Credit: Engineering & Applied Science Communications Office
Venkat Chandrasekaran, an assistant professor of computing and mathematical sciences, arrived at Caltech in early September. Chandrasekaran, who was born in Mumbai, India, and grew up in a number of different Indian and Middle Eastern cities, studied mathematics and electrical engineering as an undergraduate student at Rice University and earned his master's and PhD at MIT. Before joining Caltech's faculty, he completed a postdoctoral fellowship at UC Berkeley. We recently asked him some questions about his work and what drew him to Caltech.
What kind of research do you work on?
My area of research is mathematical optimization. Almost anything we wish to do in engineering design is about maximizing objectives subject to certain constraints—trading off different aspects of a system to optimize a few others. For instance, if you work in jet-engine design, you have certain constraints in the amount of material you can use, the weight of these materials, aerodynamic issues, etc. But then you want to be able to design your wings and so on in such a way that you maximize, for example, how fast you are able to go. If you work in finance, you might want to maximize your returns given that you have a certain amount to invest and have other constraints based on market volatility.
So optimization is fairly broad. My specific focus deals with trying to look at optimization problems that (a) are tractable to solve—not all optimization problems are ones that can be efficiently solved on a computer—and (b) arise in the information sciences.
Can you give some examples of the types of problems you work on?
For my PhD, I worked on a problem in statistical modeling. The idea is you get measurements of a bunch of variables—these could be the prices of different stocks in the stock market, it could be a bunch of physiological attributes of a patient, it could be any collection of variables—and would like to understand the relationships between these variables. In the first case, with stock prices, you want to be able to figure out how A affects B affects C in very complicated ways to be able to make better investments. In the second case, you'd like to be able to figure out the correlations between weight, age, and something else, versus blood pressure, for instance. Frequently, in trying to understand the relationships, interactions, or correlations between these variables, there are some relevant variables that you don't observe, which is a big challenge. So, for instance, in the stock market example, there may be some geopolitical factor that is not directly observable but that influences the way stock prices move. The question is: by looking at the original set of variables that you do get to observe, can you potentially infer the existence of hidden effects that you can't observe directly? If I can account for these, then I can discover a really simple, nice set of relationships, interactions, or rules governing the original set of variables. We have developed efficient tools based on optimization to solve this problem.

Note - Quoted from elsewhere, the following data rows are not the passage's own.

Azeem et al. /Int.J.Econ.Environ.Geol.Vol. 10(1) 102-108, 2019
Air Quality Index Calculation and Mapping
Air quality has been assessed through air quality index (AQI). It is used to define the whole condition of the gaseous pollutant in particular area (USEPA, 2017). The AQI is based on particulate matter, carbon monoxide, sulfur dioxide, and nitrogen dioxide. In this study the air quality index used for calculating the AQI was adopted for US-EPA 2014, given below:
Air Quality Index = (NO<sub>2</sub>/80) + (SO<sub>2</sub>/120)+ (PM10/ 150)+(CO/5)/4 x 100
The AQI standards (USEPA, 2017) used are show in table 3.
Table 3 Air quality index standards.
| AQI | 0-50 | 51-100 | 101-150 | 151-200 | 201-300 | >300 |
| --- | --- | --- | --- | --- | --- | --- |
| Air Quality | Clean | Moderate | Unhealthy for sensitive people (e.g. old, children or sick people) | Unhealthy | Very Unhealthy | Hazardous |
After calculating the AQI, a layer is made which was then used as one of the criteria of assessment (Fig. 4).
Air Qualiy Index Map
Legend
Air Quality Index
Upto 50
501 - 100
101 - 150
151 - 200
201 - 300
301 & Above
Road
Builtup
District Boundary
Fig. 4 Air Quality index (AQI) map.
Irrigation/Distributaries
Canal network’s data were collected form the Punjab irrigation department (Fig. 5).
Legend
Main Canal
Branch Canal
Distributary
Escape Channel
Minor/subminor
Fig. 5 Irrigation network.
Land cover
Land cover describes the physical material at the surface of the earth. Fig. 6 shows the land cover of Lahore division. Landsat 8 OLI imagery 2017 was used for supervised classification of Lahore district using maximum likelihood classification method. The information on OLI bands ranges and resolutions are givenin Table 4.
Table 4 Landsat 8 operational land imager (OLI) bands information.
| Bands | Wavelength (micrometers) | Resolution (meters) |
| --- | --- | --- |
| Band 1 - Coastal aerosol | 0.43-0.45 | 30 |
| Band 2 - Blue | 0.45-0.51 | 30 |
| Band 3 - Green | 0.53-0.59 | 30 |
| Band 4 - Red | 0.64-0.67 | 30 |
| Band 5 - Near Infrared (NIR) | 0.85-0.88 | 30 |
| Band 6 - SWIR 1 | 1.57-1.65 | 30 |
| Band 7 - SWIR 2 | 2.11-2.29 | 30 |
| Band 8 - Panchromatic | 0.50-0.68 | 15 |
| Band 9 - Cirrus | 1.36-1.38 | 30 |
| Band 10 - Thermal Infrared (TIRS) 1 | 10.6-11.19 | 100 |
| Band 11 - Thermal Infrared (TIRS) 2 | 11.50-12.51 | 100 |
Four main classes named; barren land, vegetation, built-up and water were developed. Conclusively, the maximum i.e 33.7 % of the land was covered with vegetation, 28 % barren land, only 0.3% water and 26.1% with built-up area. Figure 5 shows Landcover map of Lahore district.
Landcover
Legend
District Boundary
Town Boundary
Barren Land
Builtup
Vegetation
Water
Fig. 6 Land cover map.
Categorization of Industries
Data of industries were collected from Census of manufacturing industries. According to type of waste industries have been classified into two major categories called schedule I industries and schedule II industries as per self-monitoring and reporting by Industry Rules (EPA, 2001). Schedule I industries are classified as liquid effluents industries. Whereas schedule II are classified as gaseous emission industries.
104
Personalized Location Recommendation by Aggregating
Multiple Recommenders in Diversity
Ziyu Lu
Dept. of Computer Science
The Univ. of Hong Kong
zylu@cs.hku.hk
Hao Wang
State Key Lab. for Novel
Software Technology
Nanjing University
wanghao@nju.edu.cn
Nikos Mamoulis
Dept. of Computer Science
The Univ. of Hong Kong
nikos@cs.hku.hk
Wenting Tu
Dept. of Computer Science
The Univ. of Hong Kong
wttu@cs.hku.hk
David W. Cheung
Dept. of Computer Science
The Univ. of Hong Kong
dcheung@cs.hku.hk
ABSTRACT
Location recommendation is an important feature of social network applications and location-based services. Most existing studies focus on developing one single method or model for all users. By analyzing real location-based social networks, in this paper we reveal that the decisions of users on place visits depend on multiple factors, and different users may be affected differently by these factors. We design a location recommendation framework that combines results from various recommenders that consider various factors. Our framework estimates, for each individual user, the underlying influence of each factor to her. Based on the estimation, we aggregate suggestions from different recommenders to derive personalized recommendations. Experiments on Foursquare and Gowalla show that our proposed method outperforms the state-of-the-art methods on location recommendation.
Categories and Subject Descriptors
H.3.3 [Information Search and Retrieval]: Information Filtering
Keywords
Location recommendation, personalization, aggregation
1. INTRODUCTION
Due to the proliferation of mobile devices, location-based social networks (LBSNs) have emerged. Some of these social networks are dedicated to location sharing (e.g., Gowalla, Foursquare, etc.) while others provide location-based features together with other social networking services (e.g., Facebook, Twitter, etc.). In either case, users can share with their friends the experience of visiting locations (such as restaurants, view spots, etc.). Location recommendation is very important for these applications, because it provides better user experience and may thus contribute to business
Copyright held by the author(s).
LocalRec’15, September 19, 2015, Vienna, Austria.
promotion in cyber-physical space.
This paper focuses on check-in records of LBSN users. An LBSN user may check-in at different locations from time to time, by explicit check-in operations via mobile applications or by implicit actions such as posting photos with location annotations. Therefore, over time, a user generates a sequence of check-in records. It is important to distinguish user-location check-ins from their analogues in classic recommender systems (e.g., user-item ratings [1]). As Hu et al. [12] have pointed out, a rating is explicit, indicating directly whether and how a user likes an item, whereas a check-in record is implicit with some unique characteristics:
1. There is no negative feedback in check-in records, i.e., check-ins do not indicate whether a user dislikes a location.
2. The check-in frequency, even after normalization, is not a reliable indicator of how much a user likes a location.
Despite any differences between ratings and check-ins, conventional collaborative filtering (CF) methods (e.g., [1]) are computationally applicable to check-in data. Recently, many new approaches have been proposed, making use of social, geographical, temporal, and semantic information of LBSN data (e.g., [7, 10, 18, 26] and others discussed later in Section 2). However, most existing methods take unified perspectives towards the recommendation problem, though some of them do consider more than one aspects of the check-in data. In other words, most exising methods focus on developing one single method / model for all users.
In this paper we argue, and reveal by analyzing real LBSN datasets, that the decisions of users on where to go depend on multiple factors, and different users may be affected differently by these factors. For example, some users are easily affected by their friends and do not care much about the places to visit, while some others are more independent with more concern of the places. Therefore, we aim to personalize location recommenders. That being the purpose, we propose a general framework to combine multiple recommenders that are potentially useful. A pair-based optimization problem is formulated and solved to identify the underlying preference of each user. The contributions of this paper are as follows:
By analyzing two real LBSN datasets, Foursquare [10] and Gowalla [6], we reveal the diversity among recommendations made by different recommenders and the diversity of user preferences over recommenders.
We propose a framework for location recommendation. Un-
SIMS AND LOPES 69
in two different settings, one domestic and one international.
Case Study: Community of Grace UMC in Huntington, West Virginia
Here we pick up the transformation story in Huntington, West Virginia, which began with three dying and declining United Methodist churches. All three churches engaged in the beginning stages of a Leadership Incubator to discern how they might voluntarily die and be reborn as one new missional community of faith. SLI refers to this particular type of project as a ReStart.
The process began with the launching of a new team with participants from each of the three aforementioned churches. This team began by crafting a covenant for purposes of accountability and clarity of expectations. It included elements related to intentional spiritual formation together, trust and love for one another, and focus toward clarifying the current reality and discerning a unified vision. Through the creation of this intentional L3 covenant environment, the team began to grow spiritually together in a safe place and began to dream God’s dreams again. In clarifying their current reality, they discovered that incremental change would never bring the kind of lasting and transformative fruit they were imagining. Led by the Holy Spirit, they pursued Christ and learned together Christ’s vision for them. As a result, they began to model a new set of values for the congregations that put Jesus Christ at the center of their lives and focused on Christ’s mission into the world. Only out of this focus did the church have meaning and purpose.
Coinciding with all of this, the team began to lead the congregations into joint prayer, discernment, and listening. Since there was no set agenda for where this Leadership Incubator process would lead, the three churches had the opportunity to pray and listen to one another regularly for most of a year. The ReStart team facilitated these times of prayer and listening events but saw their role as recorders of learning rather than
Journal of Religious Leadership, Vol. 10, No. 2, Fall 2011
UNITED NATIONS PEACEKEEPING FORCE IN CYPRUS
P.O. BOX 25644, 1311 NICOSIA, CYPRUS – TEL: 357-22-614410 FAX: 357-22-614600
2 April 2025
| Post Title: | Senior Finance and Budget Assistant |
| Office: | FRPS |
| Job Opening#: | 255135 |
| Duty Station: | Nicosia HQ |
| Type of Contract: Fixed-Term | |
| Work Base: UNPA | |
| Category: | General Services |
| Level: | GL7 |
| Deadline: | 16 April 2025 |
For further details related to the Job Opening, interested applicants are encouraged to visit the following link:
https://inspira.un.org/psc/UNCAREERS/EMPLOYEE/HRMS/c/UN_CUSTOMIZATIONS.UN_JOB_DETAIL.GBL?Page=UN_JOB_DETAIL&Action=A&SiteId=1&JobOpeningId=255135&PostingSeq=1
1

Another problem that I have been working on for the past year or so deals with statistics and what people have described as "big data." It is often the case that as datasets scale up, the algorithms that ran efficiently on smaller sets now fail to run. But more data should never be a constraint—it should be helping, not hurting me. So the idea is: as I get more data, can I run a different algorithm that actually runs in less time on larger and larger data sets? I'm currently working on algorithms that would do less optimal processing on each individual data point, thereby reducing the overall run time on a larger dataset, while still providing the same level of performance.
What brought you to Caltech?
One of the things I really liked was the close interaction between folks in applied math and folks in electrical engineering/computer science. I think one of the great things at Caltech—since it's a relatively smaller place—is that even on my floor, there are people who do very, very different things than what I do. I think that fosters interaction among people who are much farther away from each other, in terms of scientific discipline, than at many other places. That's only useful if you share a common language, and this is something else that Caltech does very well—there is a commitment to mathematical rigor. Everybody knows their math. And so while we may be working in very different disciplines, there is this common language, this common technical background, that we all share, making us able to talk to each other. I think the opportunity to learn from someone else is absolutely maximized if you share broadly the same language but have maybe a different perspective. You get exposed to very different ways of thinking.